From Prompts to Performance: Evaluating LLMs for Task-based Parallel Code Generation
This work addresses the challenge of using LLMs for high-performance and scientific computing, though it is incremental as it evaluates existing methods on new data without introducing novel techniques.
The paper tackled the problem of evaluating how well large language models generate efficient task-based parallel code from different types of prompts, finding that LLMs show varying strengths and weaknesses in correctness and scalability across frameworks like OpenMP Tasking, C++ standard parallelism, and HPX.

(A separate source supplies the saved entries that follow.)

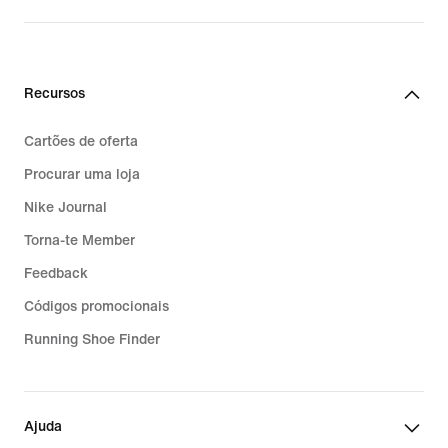
Recursos
Cartões de oferta
Procurar uma loja
Nike Journal
Torna-te Member
Feedback
Códigos promocionais
Running Shoe Finder
Ajuda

Large Language Models (LLM) show strong abilities in code generation, but their skill in creating efficient parallel programs is less studied. This paper explores how LLMs generate task-based parallel code from three kinds of input prompts: natural language problem descriptions, sequential reference implementations, and parallel pseudo code. We focus on three programming frameworks: OpenMP Tasking, C++ standard parallelism, and the asynchronous many-task runtime HPX. Each framework offers different levels of abstraction and control for task execution. We evaluate LLM-generated solutions for correctness and scalability. Our results reveal both strengths and weaknesses of LLMs with regard to problem complexity and framework. Finally, we discuss what these findings mean for future LLM-assisted development in high-performance and scientific computing.